Света не обладает моим красноречием, она не рассуждает о герое и массах, но она умеет вести себя так, что всем сразу ясно — она не человек массы. Мне нравится в ней это, потому что сама–то я в данном случае совсем не на высоте. Вместо того чтоб воспитывать заблудшие души Валечки и Лили, спасать их от той чудовищной пропасти, в которую они катятся, я слушаю их рассказы раскрывши рот и смешу своими вопросами, причем если сначала у меня это выходило случайно и непосредственно, то теперь я, как ребенок, получивший поощрение, выкамариваю изо всех сил.
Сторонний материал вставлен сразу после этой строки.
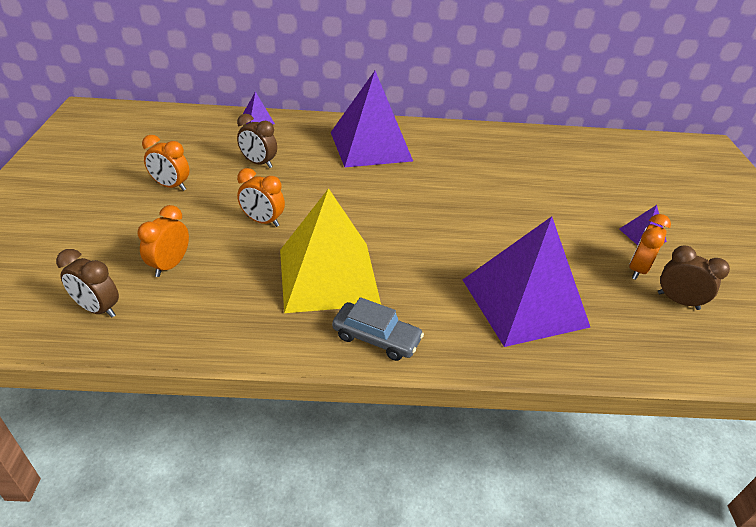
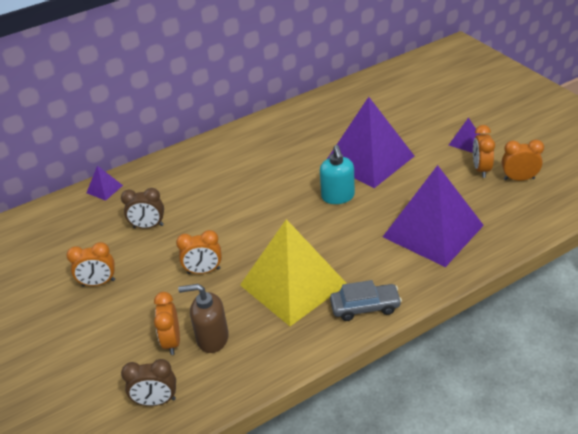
camera: 25 degrees left, 0 degrees up
purple pyramid [331,71,413,167] -> purple pyramid moved to [326,97,414,188]
brown clock [658,246,730,310] -> orange clock [502,140,544,181]
none -> brown soap dispenser [178,284,229,353]
none -> turquoise soap dispenser [320,145,355,204]

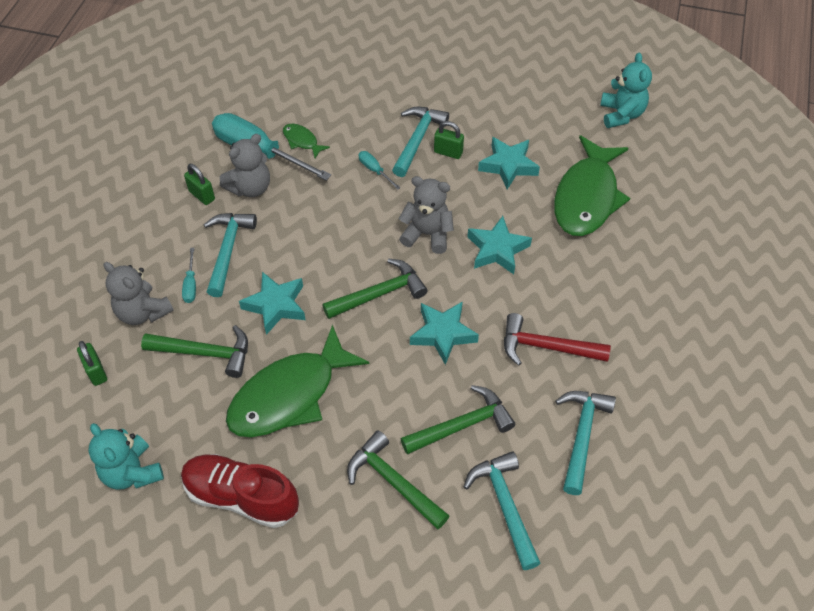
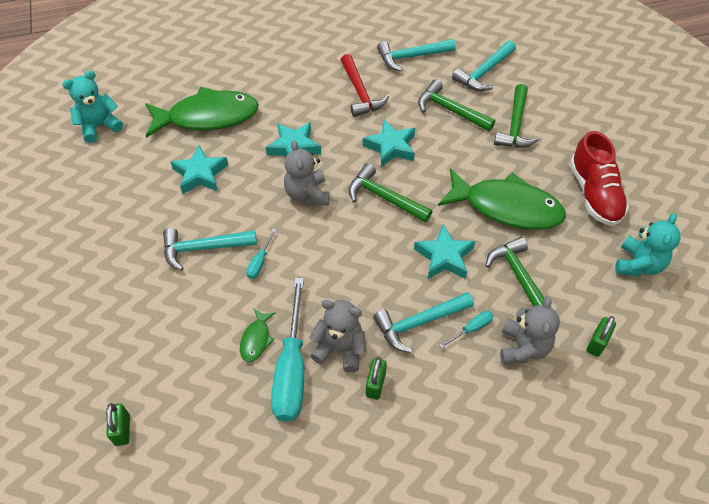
camera: 120 degrees left, 0 degrees up
green padlock [434,121,464,159] -> green padlock moved to [106,403,130,446]

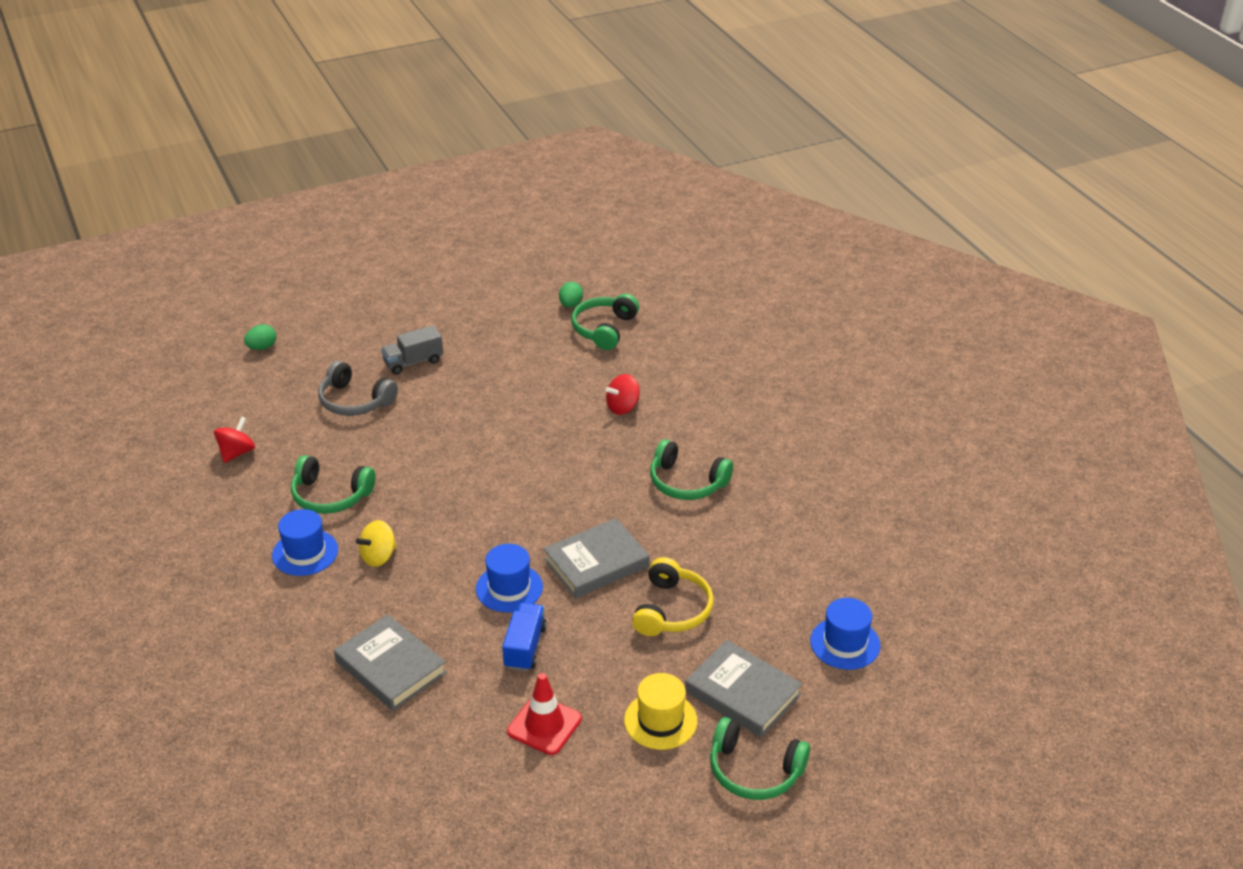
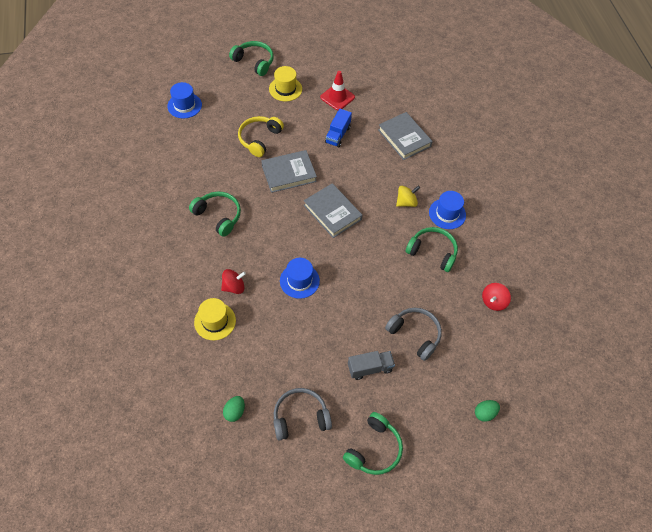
camera: 170 degrees left, 20 degrees up
blue hat [476,544,543,612] -> blue hat moved to [280,258,320,299]
green headphones [571,294,639,350] -> green headphones moved to [343,412,403,475]
grey book [685,640,802,737] -> grey book moved to [304,183,362,238]
none -> yellow hat [194,298,236,340]
none -> grey headphones [274,388,332,441]

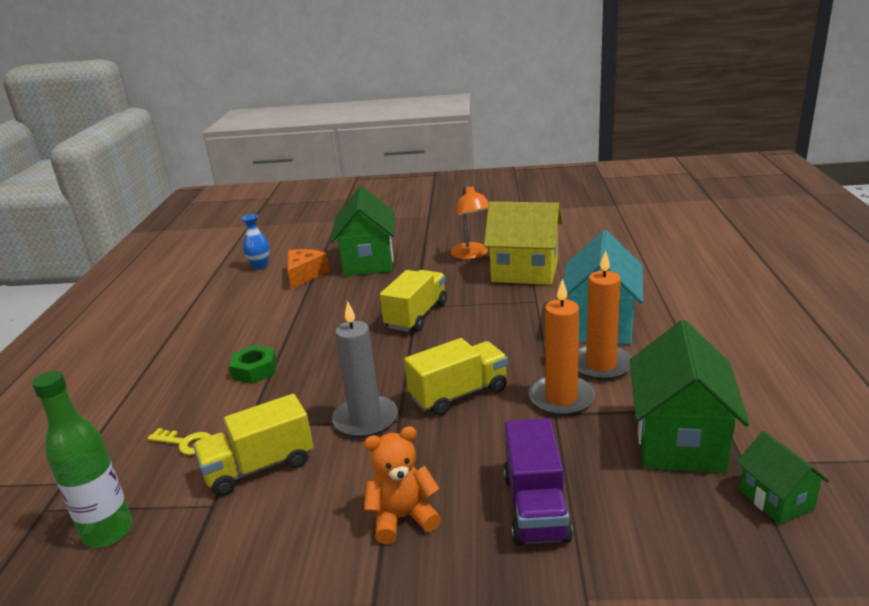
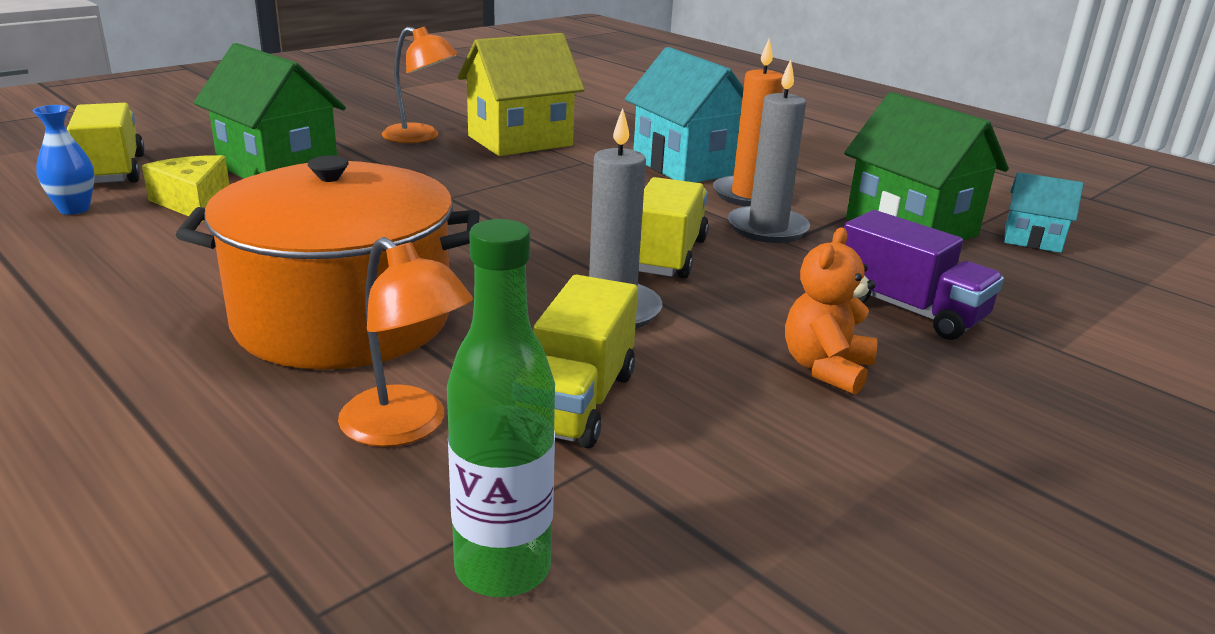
camera: 50 degrees left, 0 degrees up
yellow key [147,428,211,455] -> orange lamp [338,237,473,447]
green nut [229,345,277,384] -> orange pot [176,155,480,369]
orange cheese [287,249,330,289] -> yellow cheese [142,155,230,222]
yellow truck [380,270,447,332] -> yellow truck moved to [67,103,145,183]
orange candle [529,279,595,416] -> grey candle [728,59,810,243]
green house [736,431,829,524] -> turquoise house [1004,172,1084,253]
Мне это самой уже надоело, но на меня смотрят, как на популярного актера кинокомедии: я еще ничего не сказала, а все уже смеются. И это вместо того чтобы спасать! Спасать! Мое любимое слово в этом распрекрасном возрасте. Не человек, а целая спасательная станция.
У Светы нет таких благородных порывов, она сурова и деловита. Она твердо уверена, что Александр Сергеевич Пушкин — декабрист, а Мопассан — неприличный писатель, и стоит на этом твердо, как скала (о литературе мы тоже успеваем переговорить).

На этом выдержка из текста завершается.